Collected data

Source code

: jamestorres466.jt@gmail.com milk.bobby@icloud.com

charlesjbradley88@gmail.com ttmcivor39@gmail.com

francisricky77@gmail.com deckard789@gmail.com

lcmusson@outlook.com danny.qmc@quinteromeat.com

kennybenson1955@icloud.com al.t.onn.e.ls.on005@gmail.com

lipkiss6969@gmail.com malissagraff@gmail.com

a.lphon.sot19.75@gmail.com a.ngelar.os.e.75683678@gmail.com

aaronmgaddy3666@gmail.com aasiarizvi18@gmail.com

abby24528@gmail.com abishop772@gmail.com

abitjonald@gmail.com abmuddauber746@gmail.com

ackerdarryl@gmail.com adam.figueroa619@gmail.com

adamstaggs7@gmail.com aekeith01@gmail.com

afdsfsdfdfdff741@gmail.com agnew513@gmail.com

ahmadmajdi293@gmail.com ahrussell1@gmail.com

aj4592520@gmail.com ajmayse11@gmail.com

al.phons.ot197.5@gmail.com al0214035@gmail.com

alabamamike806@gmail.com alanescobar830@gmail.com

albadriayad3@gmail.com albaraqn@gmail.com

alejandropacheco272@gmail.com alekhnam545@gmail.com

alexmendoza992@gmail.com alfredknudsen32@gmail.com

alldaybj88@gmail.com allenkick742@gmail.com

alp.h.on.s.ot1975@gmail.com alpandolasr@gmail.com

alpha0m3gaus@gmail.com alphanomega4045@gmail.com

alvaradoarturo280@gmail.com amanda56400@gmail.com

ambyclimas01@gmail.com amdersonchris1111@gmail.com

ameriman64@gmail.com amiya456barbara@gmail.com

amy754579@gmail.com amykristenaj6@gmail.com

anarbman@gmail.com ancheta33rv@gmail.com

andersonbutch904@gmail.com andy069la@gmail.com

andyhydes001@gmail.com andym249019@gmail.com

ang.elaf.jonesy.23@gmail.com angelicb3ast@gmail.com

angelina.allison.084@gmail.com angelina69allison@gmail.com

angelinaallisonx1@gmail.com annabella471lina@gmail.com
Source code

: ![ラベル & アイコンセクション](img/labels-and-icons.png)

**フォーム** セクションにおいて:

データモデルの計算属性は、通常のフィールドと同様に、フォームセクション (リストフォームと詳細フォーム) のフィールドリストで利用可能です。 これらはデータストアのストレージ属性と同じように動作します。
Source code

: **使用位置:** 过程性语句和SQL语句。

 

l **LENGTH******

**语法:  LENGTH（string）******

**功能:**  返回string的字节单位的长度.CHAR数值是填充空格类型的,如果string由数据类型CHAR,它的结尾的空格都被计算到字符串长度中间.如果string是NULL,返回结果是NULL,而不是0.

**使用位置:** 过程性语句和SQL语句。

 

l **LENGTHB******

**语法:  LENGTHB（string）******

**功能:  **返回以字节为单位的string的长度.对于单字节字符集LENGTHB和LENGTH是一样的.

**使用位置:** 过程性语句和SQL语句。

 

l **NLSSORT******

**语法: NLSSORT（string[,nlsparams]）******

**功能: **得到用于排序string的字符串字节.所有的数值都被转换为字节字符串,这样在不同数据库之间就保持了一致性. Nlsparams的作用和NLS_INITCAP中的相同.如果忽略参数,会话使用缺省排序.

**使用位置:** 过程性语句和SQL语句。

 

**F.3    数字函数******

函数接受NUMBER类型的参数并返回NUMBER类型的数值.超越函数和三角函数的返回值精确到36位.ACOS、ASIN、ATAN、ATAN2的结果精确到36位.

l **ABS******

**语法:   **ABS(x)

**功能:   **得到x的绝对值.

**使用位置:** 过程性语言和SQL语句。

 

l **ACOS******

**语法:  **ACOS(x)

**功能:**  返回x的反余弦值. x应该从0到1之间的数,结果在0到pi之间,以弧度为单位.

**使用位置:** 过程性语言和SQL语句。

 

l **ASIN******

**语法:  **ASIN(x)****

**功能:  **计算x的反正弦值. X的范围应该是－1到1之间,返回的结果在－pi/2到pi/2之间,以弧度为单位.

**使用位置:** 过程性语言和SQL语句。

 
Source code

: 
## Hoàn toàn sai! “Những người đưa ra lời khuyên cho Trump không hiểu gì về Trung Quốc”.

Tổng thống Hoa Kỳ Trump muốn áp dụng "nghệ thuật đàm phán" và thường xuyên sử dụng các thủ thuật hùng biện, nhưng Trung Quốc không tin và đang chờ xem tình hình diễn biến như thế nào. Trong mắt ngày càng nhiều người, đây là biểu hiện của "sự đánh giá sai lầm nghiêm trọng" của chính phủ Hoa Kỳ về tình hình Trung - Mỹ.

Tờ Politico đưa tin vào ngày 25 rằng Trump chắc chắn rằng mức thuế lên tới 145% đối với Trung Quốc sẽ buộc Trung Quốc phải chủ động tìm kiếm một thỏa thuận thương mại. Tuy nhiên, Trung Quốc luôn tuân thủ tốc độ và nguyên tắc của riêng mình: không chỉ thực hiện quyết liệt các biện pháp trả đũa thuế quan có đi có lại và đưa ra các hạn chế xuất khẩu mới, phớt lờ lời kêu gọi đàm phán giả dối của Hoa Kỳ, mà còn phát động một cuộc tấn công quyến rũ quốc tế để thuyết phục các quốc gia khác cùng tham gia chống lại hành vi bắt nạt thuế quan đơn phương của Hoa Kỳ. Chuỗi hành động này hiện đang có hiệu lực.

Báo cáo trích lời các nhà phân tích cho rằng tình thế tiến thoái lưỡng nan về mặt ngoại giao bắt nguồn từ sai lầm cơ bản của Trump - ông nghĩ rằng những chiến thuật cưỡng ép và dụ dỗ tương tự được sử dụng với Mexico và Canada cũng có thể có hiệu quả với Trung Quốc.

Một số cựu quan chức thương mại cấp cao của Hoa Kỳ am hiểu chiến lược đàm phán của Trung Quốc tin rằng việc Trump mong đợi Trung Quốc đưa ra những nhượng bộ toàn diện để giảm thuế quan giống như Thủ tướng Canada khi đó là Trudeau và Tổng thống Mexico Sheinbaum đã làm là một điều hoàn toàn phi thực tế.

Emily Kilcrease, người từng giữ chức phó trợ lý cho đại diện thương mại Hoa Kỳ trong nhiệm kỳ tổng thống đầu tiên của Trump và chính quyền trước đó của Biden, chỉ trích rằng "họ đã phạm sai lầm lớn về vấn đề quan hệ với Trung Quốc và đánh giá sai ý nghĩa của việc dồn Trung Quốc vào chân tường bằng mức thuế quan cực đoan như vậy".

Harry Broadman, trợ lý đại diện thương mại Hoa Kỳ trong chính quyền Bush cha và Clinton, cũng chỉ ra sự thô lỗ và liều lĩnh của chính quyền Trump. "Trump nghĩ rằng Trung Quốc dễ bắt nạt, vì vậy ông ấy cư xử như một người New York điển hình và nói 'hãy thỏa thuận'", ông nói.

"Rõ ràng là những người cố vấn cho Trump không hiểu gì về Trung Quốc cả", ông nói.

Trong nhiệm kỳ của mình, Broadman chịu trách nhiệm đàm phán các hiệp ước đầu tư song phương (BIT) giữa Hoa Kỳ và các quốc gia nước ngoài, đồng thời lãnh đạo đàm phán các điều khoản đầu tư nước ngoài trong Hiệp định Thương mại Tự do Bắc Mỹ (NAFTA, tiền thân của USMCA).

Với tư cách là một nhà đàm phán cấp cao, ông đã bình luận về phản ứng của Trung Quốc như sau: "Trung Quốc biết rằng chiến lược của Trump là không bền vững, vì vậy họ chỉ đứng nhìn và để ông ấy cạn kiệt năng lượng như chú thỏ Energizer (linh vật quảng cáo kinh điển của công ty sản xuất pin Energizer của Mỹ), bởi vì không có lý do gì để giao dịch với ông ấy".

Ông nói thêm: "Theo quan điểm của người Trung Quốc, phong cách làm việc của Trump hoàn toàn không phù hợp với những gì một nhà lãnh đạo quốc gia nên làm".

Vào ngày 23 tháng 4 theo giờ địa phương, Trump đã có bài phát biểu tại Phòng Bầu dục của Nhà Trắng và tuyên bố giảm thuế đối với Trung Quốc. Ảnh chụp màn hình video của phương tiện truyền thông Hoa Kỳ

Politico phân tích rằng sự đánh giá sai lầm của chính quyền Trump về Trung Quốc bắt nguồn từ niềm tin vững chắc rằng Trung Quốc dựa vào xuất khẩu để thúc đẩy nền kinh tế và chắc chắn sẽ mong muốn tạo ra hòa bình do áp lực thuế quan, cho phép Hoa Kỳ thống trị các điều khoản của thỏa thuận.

## Your goal:
Count the lines in the material that contain the string "tích", treating uppercase and lowercase as different. Give only the number.

## Completed exercise:
2